Project/Area Number |
04670843
|
Research Category |
Grant-in-Aid for General Scientific Research (C)
|
Allocation Type | Single-year Grants |
Research Field |
Thoracic surgery
|
Research Institution | Kansai Medical University |
Principal Investigator |
OTANI Hajime Kansai Medical University, Intructor, 医学部, 講師 (60168979)
|
Project Period (FY) |
1992 – 1993
|
Project Status |
Completed (Fiscal Year 1993)
|
Budget Amount *help |
¥1,700,000 (Direct Cost: ¥1,700,000)
Fiscal Year 1993: ¥800,000 (Direct Cost: ¥800,000)

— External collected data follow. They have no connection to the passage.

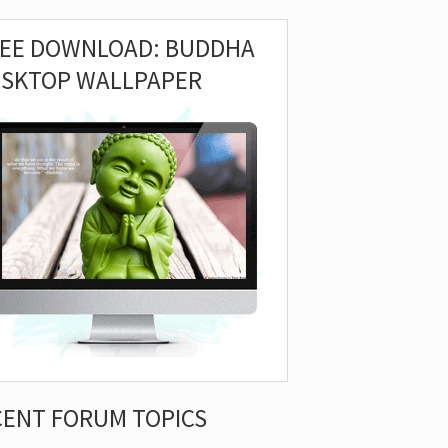
REE DOWNLOAD: BUDDHA
ESKTOP WALLPAPER
CENT FORUM TOPICS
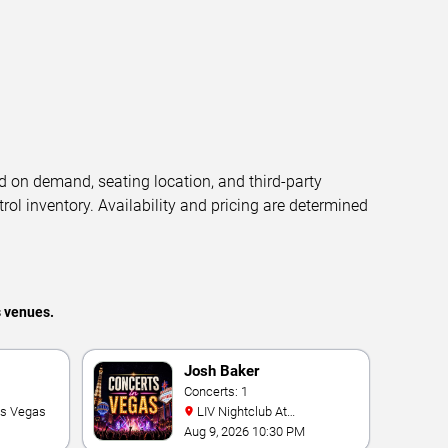
d on demand, seating location, and third-party
trol inventory. Availability and pricing are determined
s venues.
Josh Baker
Concerts: 1
as Vegas
LIV Nightclub At
Fontainebleau
Aug 9, 2026 10:30 PM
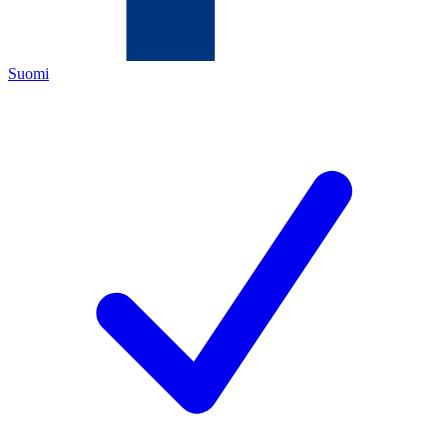
Suomi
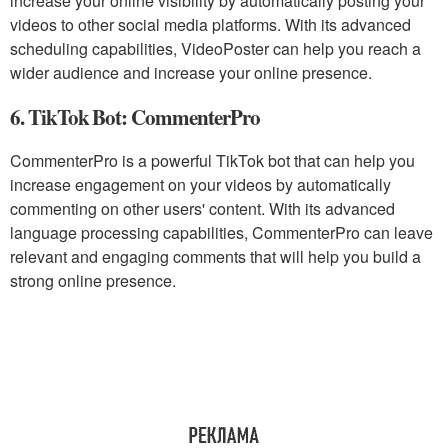
increase your online visibility by automatically posting your
videos to other social media platforms. With its advanced
scheduling capabilities, VideoPoster can help you reach a
wider audience and increase your online presence.
6. TikTok Bot: CommenterPro
CommenterPro is a powerful TikTok bot that can help you
increase engagement on your videos by automatically
commenting on other users' content. With its advanced
language processing capabilities, CommenterPro can leave
relevant and engaging comments that will help you build a
strong online presence.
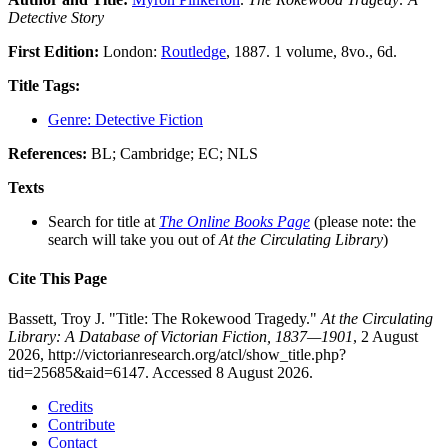
Detective Story
First Edition:
London:
Routledge
, 1887. 1 volume, 8vo., 6d.
Title Tags:
Genre: Detective Fiction
References:
BL; Cambridge; EC; NLS
Texts
Search for title at
The Online Books Page
(please note: the
search will take you out of
At the Circulating Library
)
Cite This Page
Bassett, Troy J. "Title: The Rokewood Tragedy."
At the Circulating
Library: A Database of Victorian Fiction, 1837—1901
, 2 August
2026, http://victorianresearch.org/atcl/show_title.php?
tid=25685&aid=6147. Accessed 8 August 2026.
Credits
Contribute
Contact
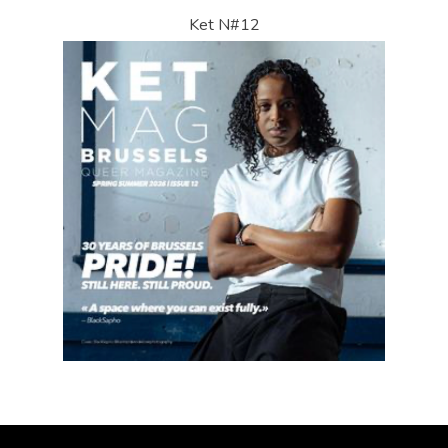
Ket N#12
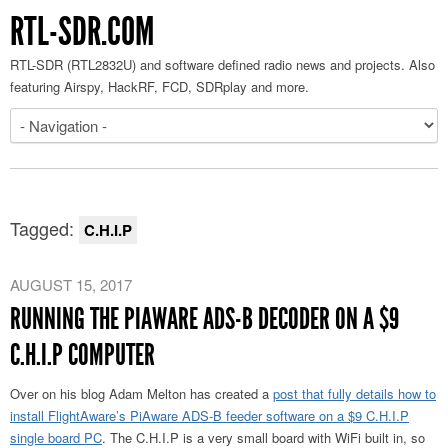
RTL-SDR.COM
RTL-SDR (RTL2832U) and software defined radio news and projects. Also
featuring Airspy, HackRF, FCD, SDRplay and more.
Tagged:
C.H.I.P
AUGUST 15, 2017
RUNNING THE PIAWARE ADS-B DECODER ON A $9
C.H.I.P COMPUTER
Over on his blog Adam Melton has created a
post that fully details how to
install FlightAware’s PiAware ADS-B feeder software on a $9 C.H.I.P
single board PC
. The C.H.I.P is a very small board with WiFi built in, so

Fiscal Year 1992: ¥900,000 (Direct Cost: ¥900,000)
|
Keywords | open heart surgery / acute myocardial infarction / coronary artery bypass graft surgery / myocardial preservation / retrograde continuous warm blood cardioplegia / 逆行性持続warm blood cardioplegia / 逆行性冠灌流法 |
Research Abstract |
The effects of retrograde continuous warm blood cardioplegia (RCWBCP) on myocardial preservation during surgical revascularization for acute coronary artery occlusion was investigated using isolated in-situ dog heart model subjected to occlusion of left anterior descending artery (LAD) for 60 minutes followed by 60 minutes of cardioplegic arrest and reperfusion after release of the coronary artery occlusion. Thirty one animals were devided into 3 groups according to the manner of cardioplegic arrest. The first group of animals (n=10) recieved multiple dose of cold St. Thomas Hospital solution delivered antegradely through the aortic root. The second group of animals (n=11) recieved the same dose of the crystalloid solution delivered retrogradely through the coronary sinus. The third group of animals (n=10) recieved RCWBCP through the coronary sinus. Recovery of heart rate, aortic flow and left ventricular maximum dp/dt during reperfusion was similar among the animals (8 hearts in each group) which were capable of supporting working mode after reperfusion. Regional myocardial function in the occluded LAD distribution measured by sonomicrometer was not significantly improved during reperfusion after RCWBCP.Corresponding to these functional data myocardial pH in the occluded LAD distribution was not significantly elevated by RCWBCP during cardioplegic arrest and reperfusion. Although RCWBCP maintained myocardial pH in the circumflex artery distribution at a significantly higher level during cardioplegic arrest compared to the other two groups of hearts, it failed to prevent a decline of myocardial pH in the right ventricular free wall. These results suggest that RCWBCP after 60 minutes of LAD occlusion may not provide a signicant benefit in myocardial preservation over hypothermic crystalloid cardioplegia delivered through either antegrade or retrograde manner.